The best they can do now is echo the Ayotte line about Miranda rights. The very phrase is guaranteed to spike the blood pressure of right-wingers. But the facts are plain and worth repeating quickly, even though they’re well known: Our track record of convicting terrorists in civilian courts is far superior to the track record of military tribunals.
Up through 2011, according to the NYU Law School Center for Law and Security, the Bush and Obama administrations had commenced the prosecution of more than 300 cases in civilian courts; 204 cases were resolved, with 177 convictions, for an 87 percent conviction rate. By contrast, we convicted via military tribunal up through 2011 a grand total of seven defendants.
Did the Benghazi attack, in the larger scheme of things, happen because of a video or because there wasn’t enough consular security? Neither.
No one that I can find on deadline has been keeping those numbers quite so assiduously since then, but all we have to do is engage the old memory banks for a few moments to know that the more recent years have held to pattern. Why, it was only a month ago that federal prosecutors in Manhattan won the conviction, on all counts, of Mostafa Kemal Mostafa, the British imam who orchestrated the violent kidnappings of American, British, and Australian tourists in Yemen. It took six weeks, and Mostafa himself spent several days on the stand. But he’s headed to the hoosegow, and the jury foreman, a guy from Westchester County who works for Xerox, said there was “no doubt in my mind” that Mostafa got a fair trial.
I don’t know about you, but I rather like the idea of a guy who works for Xerox, otherwise known as a citizen of the United States, passing judgment on someone like Mostafa. That is what we do. Well, that is what we do at our best, when we’re lucky, when a bunch of war-mad demagogues don’t succeed in scaring Americans into thinking that we have to abandon our best principles to keep the country safe.
It does take some gall.

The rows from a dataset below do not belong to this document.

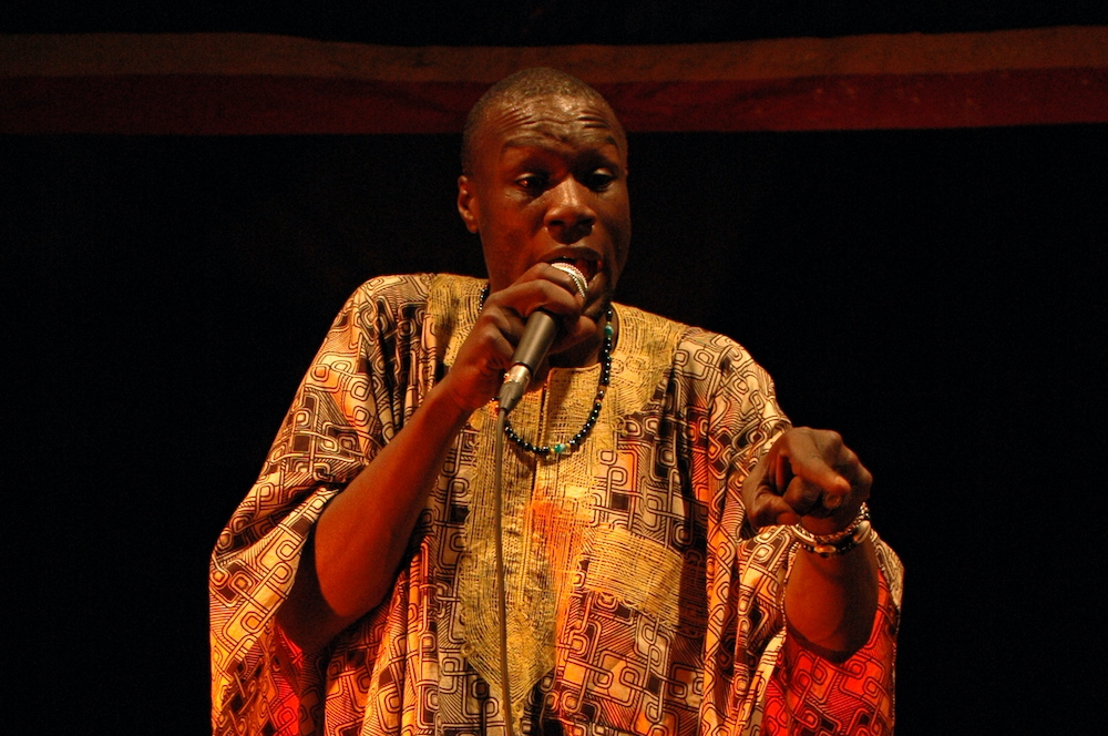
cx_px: 554
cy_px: 368
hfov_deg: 43.7
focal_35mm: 45
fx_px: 1383
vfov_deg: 29.8
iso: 800
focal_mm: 30
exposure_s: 1/80
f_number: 4
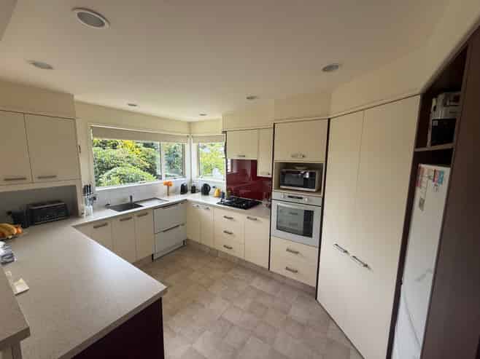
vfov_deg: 85.6
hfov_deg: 102.1
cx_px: 240
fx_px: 194
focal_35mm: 14
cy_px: 180
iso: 64
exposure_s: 1/197
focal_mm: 2.22
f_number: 2.2
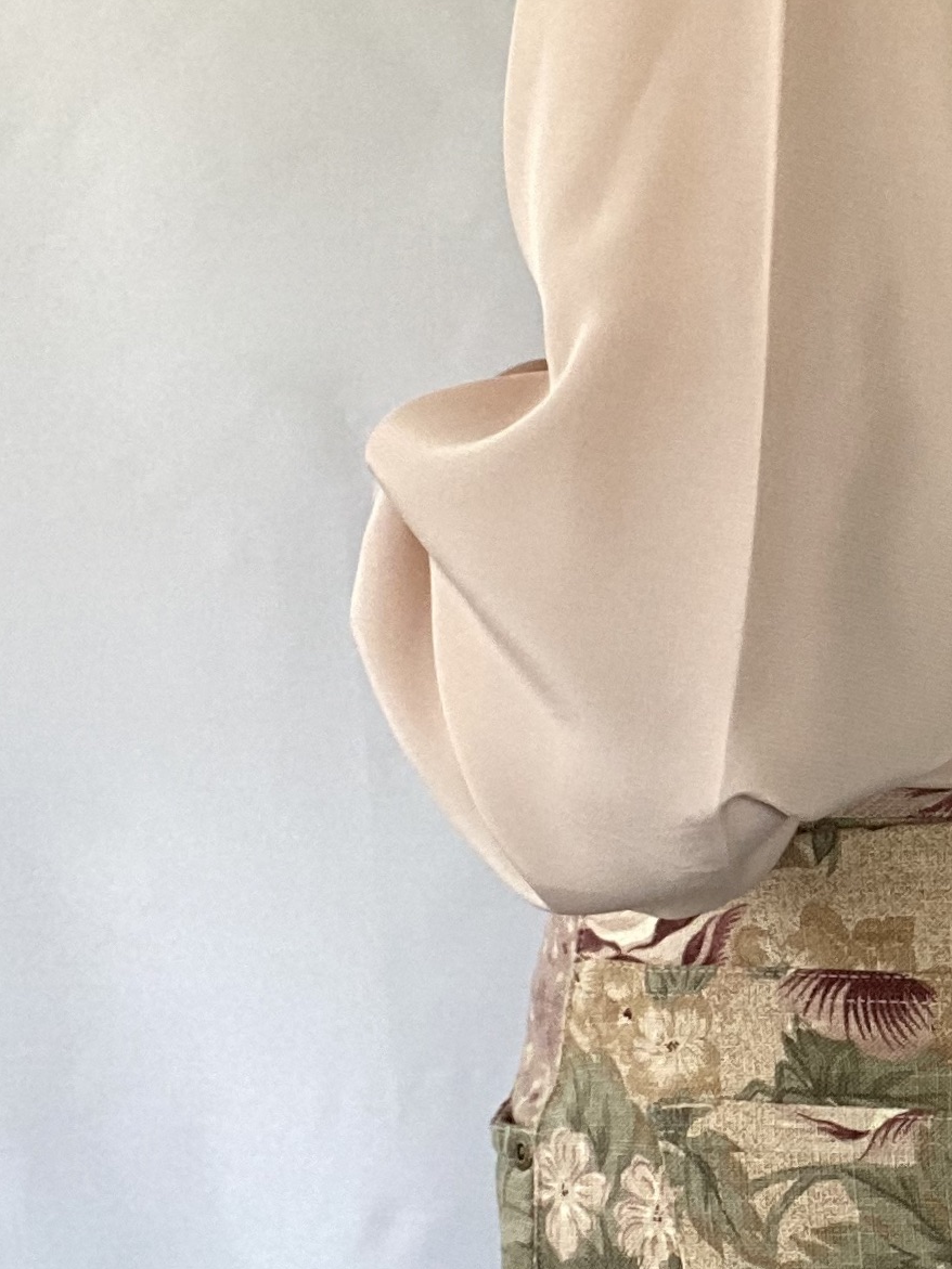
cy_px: 721
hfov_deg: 18.4
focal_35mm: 76
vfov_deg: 25.6
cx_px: 1152
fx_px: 2787
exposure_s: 1/122
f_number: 2.2
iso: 64
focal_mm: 2.71
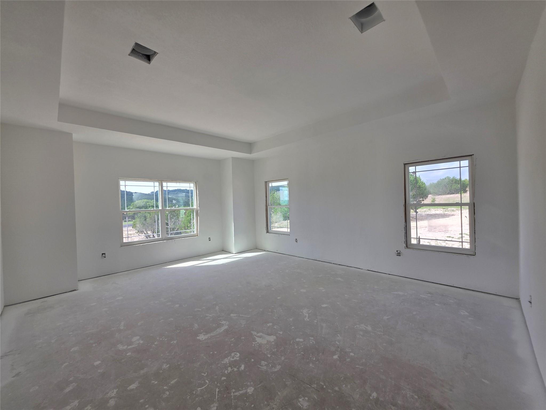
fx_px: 205
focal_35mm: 13
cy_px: 205
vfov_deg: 89.9
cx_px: 273
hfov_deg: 106.2
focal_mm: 2.2
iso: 40
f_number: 1.9
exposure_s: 1/425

Here we sit with Iraq unraveling in precisely the way some of the war’s opponents predicted. Joe Biden’s old suggestion about making three countries out of Iraq may or may not be the best solution here, but it sure doesn’t look crazy now, even though he was sneeringly pooh-poohed by the people who swore that the war would lead to a garden of multiplying democracies. And who’s the guy who said it was a “dumb war”? Oh, right, Obama. And yet he is left to try to fix the world-historic tragedy they created.
We have been led by these lizards into some of the darkest moral dead-ends in our entire history as a people. Did the Benghazi attack, in the larger scheme of things, happen because of a video or because there wasn’t enough consular security? Neither. It happened because the United States went into the Arab world and spent a decade making gratuitous violence. There was justified violence — going after al Qaeda — and then there was gratuitous violence. As we’ve seen, we can decapitate al Qaeda with drones and special-ops raids. No big war needed. But by God, we had to have that war. And when you make war, other people make it back.

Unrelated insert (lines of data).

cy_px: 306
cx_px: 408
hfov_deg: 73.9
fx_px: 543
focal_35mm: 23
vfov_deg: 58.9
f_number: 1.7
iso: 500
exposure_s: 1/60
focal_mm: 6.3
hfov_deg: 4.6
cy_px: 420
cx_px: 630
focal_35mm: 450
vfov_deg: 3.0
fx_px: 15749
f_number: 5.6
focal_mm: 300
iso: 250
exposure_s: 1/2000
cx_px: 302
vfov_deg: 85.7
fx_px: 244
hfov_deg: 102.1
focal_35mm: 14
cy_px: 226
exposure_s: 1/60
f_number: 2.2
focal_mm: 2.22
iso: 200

If Khattala was one of those people, a civilian jury is perfectly capable of making that determination. I trust one a lot more than I trust the select committee to keep deflecting responsibility for our current low moral standing in the world from where it really belongs.
COMMENTARY FROM THE RIGHT: Khatallah should be treated like a military prisoner
From Tom Rogan, at the National Review: On Sunday, Ahmed Abu Khatallah, a suspected ringleader of the 2012 attack on the U.S. consulate in Benghazi, was captured by a small Delta Force team. He's now on a ship heading toward America.

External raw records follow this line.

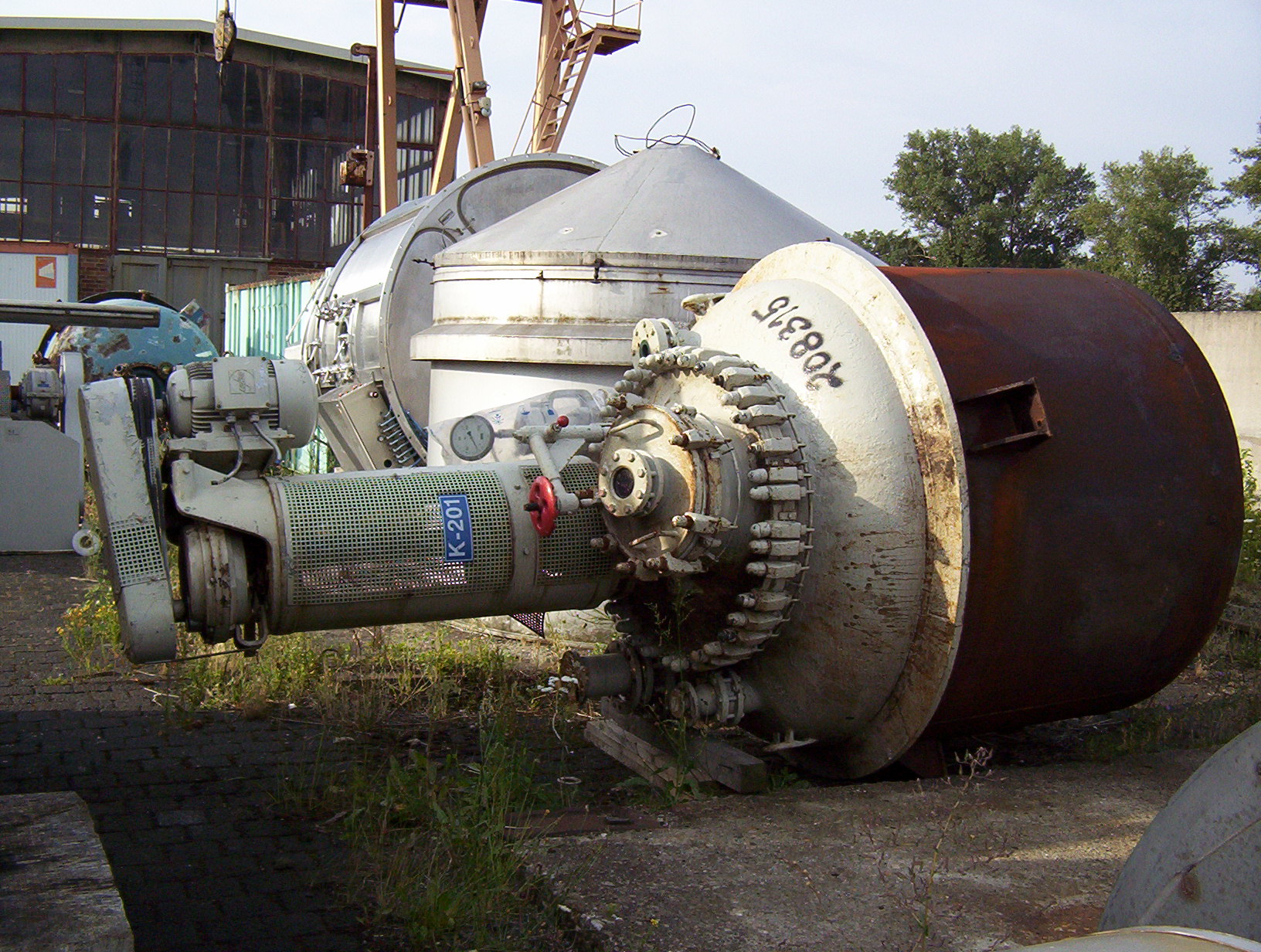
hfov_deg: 47.8
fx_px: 1424
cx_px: 630
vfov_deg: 37.0
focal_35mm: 39
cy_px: 476
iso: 100
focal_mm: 5.26
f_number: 3.84
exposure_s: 1/562
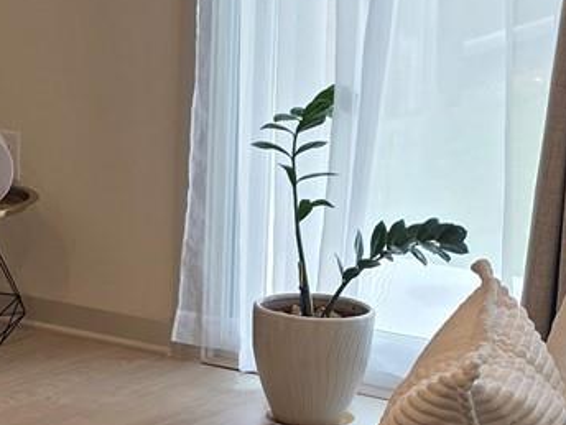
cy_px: 265
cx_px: 299
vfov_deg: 10.8
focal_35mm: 137
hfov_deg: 14.4
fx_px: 2240
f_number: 1.7
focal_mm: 6.3
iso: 40
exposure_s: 1/120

He shouldn’t be. Instead, Khatallah should be on a ship heading toward southeastern Cuba — toward trial by military commission at Guantanamo Bay. There are a number of reasons why.
First, whatever the Obama administration might believe, Khatallah is not a civilian criminal. He’s a transnational terrorist who was detained on a foreign battlefield. It’s true, suspected terrorists are regularly tried in American courts. Still, this should happen only when the accused party is actually detained in the United States. That’s especially true in this case. After all, Ansar al-Sharia, the group that Khatallah helps lead, is a proven military adversary of the United States. Ideologically bound to its detestable Salafi-Jihadist compatriots around the world (ISIS, for example), Ansar al-Sharia seeks to destroy all who stand in its way. Like ISIS, Ansar al-Sharia enjoys massacring innocent worshippers (see its pride in desecrating Sufi shrines). And like ISIS, they believe that democracy is inherently corrupt.
We desperately need to wake up to this reality.
America’s previous success in challenging the Pakistani Taliban, al-Qaeda in Iraq, and al-Qaeda Core didn’t arrive via law enforcement. Instead, these intransigent networks have been degraded by robust intelligence operations, targeted drone strikes, and relentless Special Forces raids. Of course, force is not the sole or even the primary answer to terrorism. We must also work with honest courage to reconcile others to peace: again, just as we once did in Iraq. On this point, it’s telling that Khatallah was captured by a U.S.-military-led operation. Ultimately, Delta Force was chosen because it has the greatest threat awareness and the most robust capability to counter terrorists. In short, the U.S. military offered the appropriate response to a specific military threat.
But our trepidation about applying civilian justice to terrorist combatants should be about more than military strategy. There are other reasons that giving a platform to men like Khatallah is a bad idea.
First, the evidence requirements of a civilian trial are fundamentally incompatible with the urgent terrorist threat we face. Consider that it took the U.S. over a year to detain Khatallah. Why? Because, as Eli Lake notes, the Justice Department was struggling to gather evidence for a civilian trial. And so, while American bureaucracy lumbered, Khatallah remained on the battlefield.
There’s another problem. Already renowned for reveling in the spotlight, Khatallah will likely use his trial to preach hatred toward America. Sure, liberals will shrug off his words as the humorous musings of a pathetic character. Their arrogance is damning in its consequence. What they see as pathetic, America’s enemies see as priceless propaganda. Consider how Khalid Sheikh Mohammed and other al-Qaeda leaders have acted during their military trials at Guantanamo. Even with the military’s far greater safeguards to prevent propaganda, we’ve seen consistent disruption and preaching. It’s a strategy straight out of the al-Qaeda playbook, and Khatallah’s civilian courtroom will afford him far better opportunities to engage in showmanship. Jihadist propagandists will hold up his words as the resolute, even divine thoughts of a martyr. This might be silly to us, but it isn’t silly to impressionable young men in Peshawar, Raqqah, Mosul, and many other cities across the world. For them, it’s proof that America can be defeated. An inspiration to join the festival of atrocities.
That’s why the Guantanamo commissions are specifically designed for men like Khatallah. And that’s why Guantanamo is where Khatallah should be heading. We need the courage to face these enemies as they are: not a few criminals, but a global movement of totalitarians dedicated to our destruction. Putting transnational Salafi-Jihadists in a civilian court is not a testament to American strength. Rather it’s a choice born of strategic delusion.